For articles recently moved over from the Samurai Archives Sengoku Biographical dictionary, the sources are slowly being added, however the full source list can be found at the bottom of this page.

It is always highly advised when doing research that you don't rely exclusively on the text here, but also go to the sources listed. Although we try our utmost to utilize only reliable sources, it is always in the best interest of the student to follow up any research here with the original sources of each article.

Use of Dates on the SamuraiWiki

Until 1873, Japan used a lunar calendar, either the Chinese calendar or a close relative. The dates in this calendar are about three to seven weeks after the corresponding Western (Gregorian) date, depending on the year. Almost all source material uses this calendar for events in Japan before 1873, as do Japanese historians. Therefore all dates, unless otherwise noted, are the Japanese equivalent (the lunar calendar). However, the Western date will also generally be listed for events taking place between Commodore Perry's arrival in Japan in 1853 until the Japanese calendar was changed to the Western Gregorian calendar in 1873, or in the years before this if it is pertinent to the article in question. It will also be used for events prior to this when applicable, namely when Westerners were involved in the events of Japanese history during the Sengoku and early Edo period, or for historical events that are covered in English treatments of Japanese history (For example, the battle of Nagashino, the battle of Sekigahara, etc.) When the Western date is also applicable, it will be noted in various ways.

Article "Data" Headings

Dates listed in the data sections at the top of the articles which benefit from the notation of the Western dates are seen as follows:

  • Birth: 1848/5/20 (6/20/1848)

This indicates that the person in question was born on the Japanese date of 5/20 in the year 1848, which corresponds to the Western date of June 20th of the same year.

In-Text Format

The standard for date listings in text are to write out the day, month, and year:

  • The 20th day of the 5th month (of 1848)

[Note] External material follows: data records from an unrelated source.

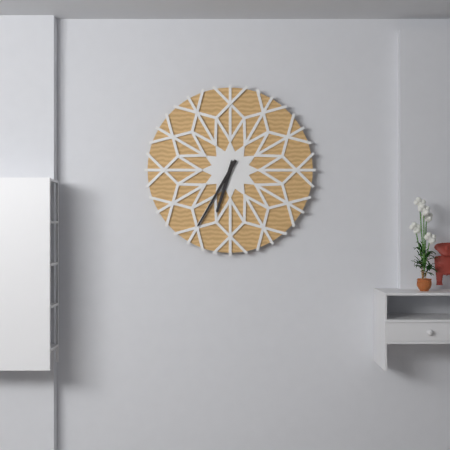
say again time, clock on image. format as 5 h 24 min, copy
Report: 6 h 35 min
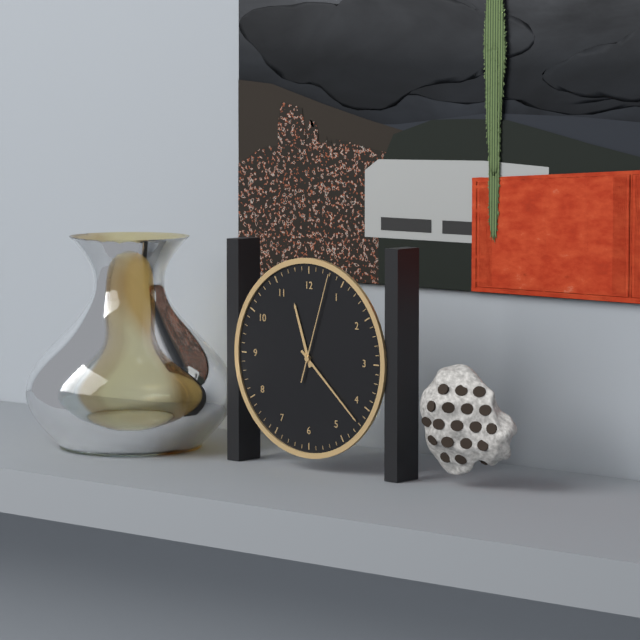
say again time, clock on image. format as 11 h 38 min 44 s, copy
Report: 11 h 22 min 03 s
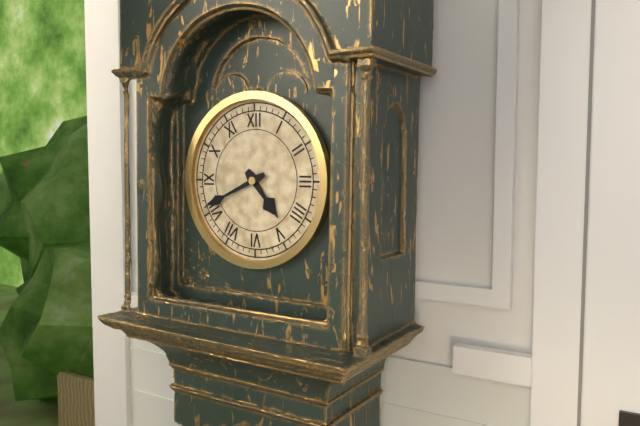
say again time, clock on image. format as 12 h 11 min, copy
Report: 4 h 41 min
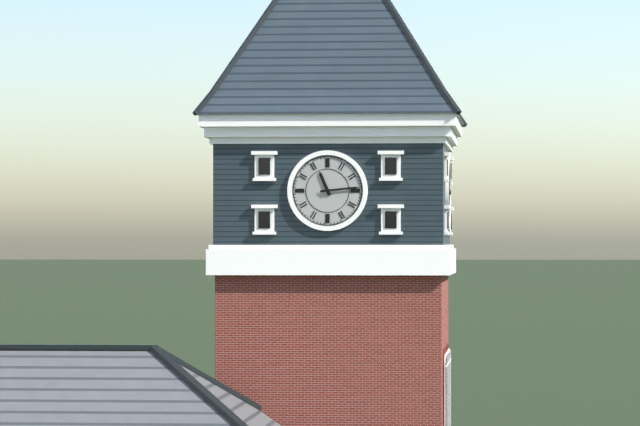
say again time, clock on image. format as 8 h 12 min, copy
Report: 11 h 14 min
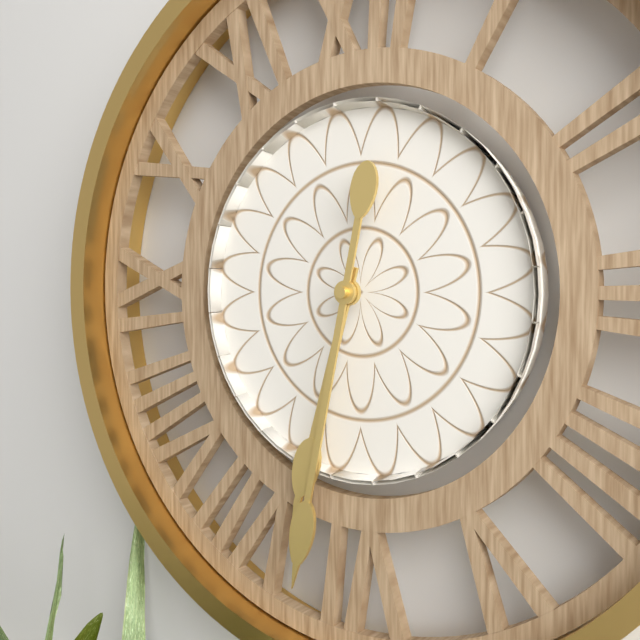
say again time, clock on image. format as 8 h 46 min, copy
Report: 6 h 32 min
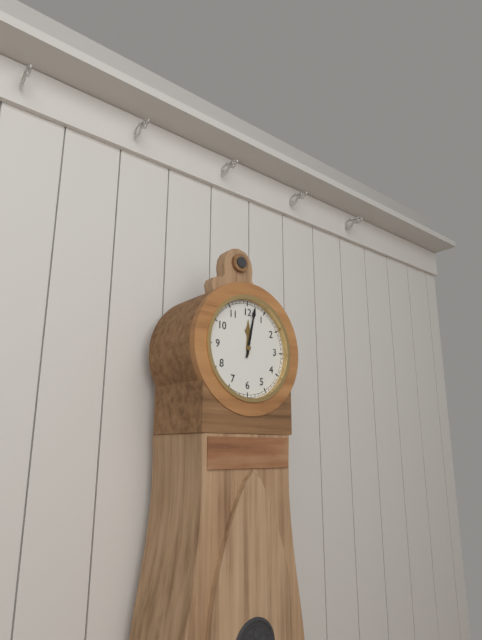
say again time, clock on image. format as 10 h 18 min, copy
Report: 12 h 02 min
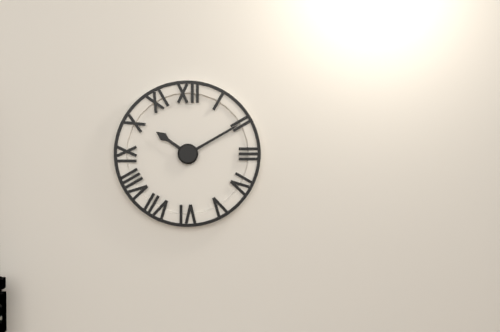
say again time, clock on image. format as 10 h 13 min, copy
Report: 10 h 10 min
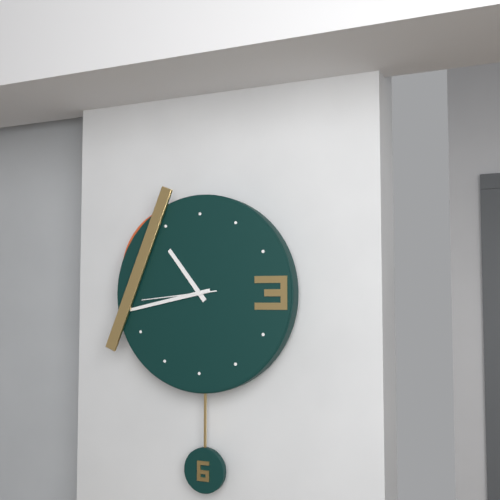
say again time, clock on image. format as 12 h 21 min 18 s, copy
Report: 10 h 43 min 44 s
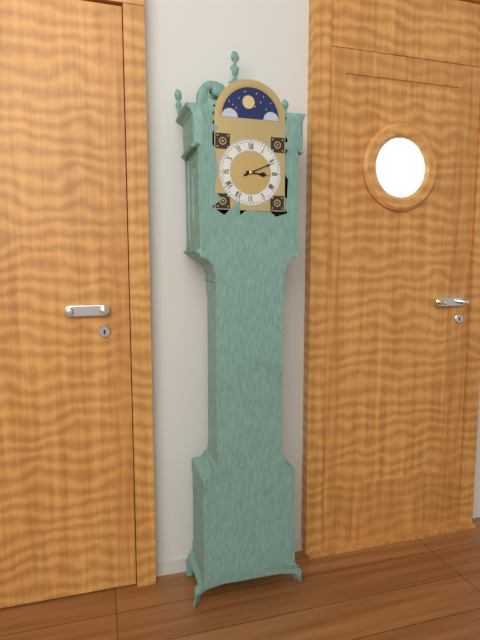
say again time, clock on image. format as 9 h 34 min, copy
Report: 3 h 11 min
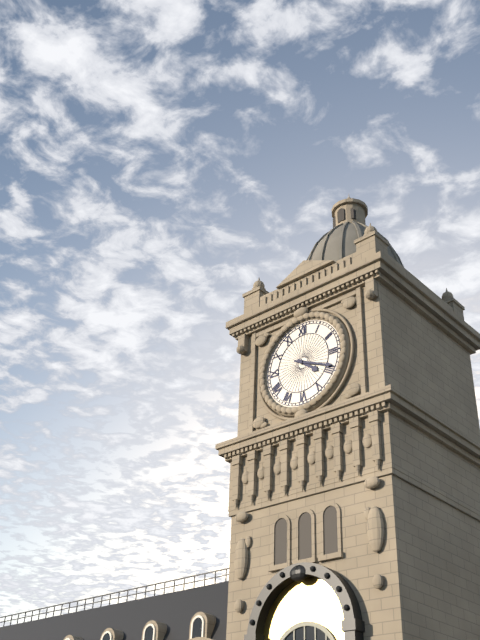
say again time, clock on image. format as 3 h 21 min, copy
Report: 4 h 19 min
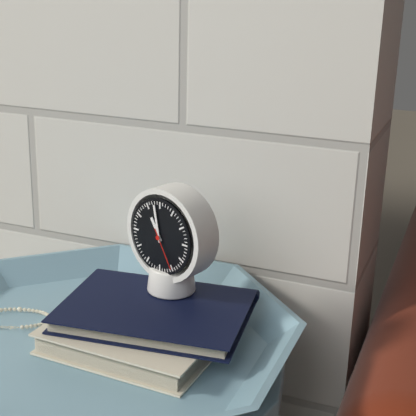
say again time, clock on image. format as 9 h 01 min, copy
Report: 10 h 58 min
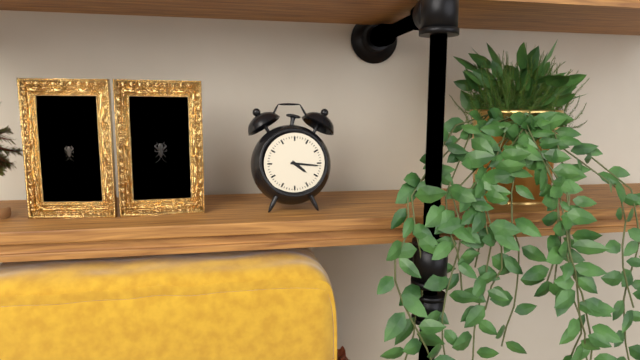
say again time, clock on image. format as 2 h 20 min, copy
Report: 4 h 16 min
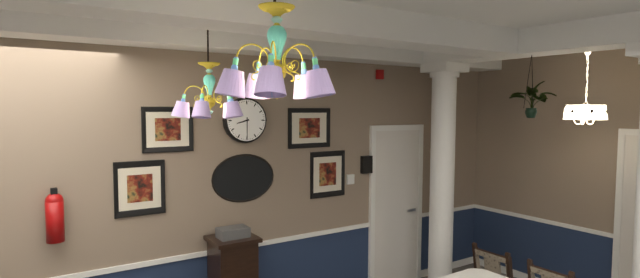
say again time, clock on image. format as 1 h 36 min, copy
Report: 8 h 30 min
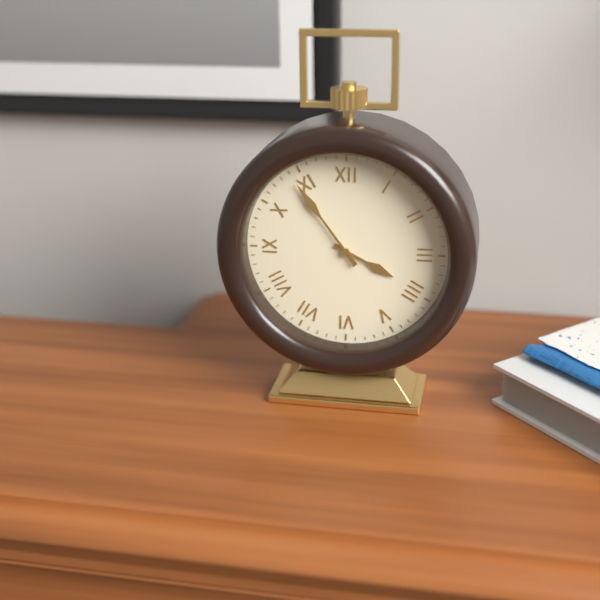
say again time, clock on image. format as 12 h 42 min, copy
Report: 3 h 54 min
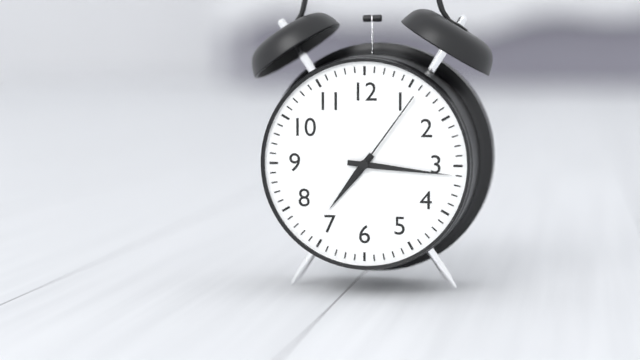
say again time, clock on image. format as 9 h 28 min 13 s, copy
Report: 7 h 16 min 06 s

Depending on context or flow of the text, 1848/5/20 or 5/20/1848 are also acceptable. Unless there is a second date in parenthesis, the dates listed are understood to be the Japanese equivalent.

In-Text Examples

Examples of the Japanese calendar followed by the Western calendar are as follows:

  • 1867/6/14 (7/15/1867)
  • The 14th day of the sixth month (July 15th)
  • The 14th day of the sixth month, 1867 (July 15th, 1867)
  • The 14th day of the sixth month of the third year of Keio (1867) (July 15th, 1867)
  • The 14th day of the sixth month of Keio 3 (1867) (July 15th, 1867)
  • The 14th day of the sixth month, 1867 (7/15/1867)

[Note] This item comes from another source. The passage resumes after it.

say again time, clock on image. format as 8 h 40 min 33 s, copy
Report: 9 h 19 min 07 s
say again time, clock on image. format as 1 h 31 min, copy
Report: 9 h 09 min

And so on. In all cases, the Japanese lunar calendar comes first, followed by the Western date.

Intercalary Dates

In the Chinese-type lunar calendar, about every two years and eight months an extra month, i.e. a "leap month" or intercalary month, is inserted to keep the lunar calendar from becoming too separated from the seasons. This extra month is indicated on the SamuraiWiki by "int." For example, the third month of 1599 (1599/3) was followed by the intercalary third month (1599/int. 3), followed by the fourth month (1599/4).

Editing Wiki Articles (Important)

Before editing the SamuraiWiki, it is imperative that you read the Help Section.

Searching the SamuraiWiki

  • You can search for any term via the searchbox on the left, or you can Browse the categories.
  • A more effective search method is to use the Samurai Archives google search - just be sure to click on the wiki radio button to search the SamuraiWiki.
  • You can search with kanji, however unless the kanji is listed in the specific article, you may not get any hits. Currently we are working to make all of the clan/family names searchable via kanji (without adding the given name) - this will send you to a disambiguation page with all of the people who share the family name you have searched with. For example: 織田.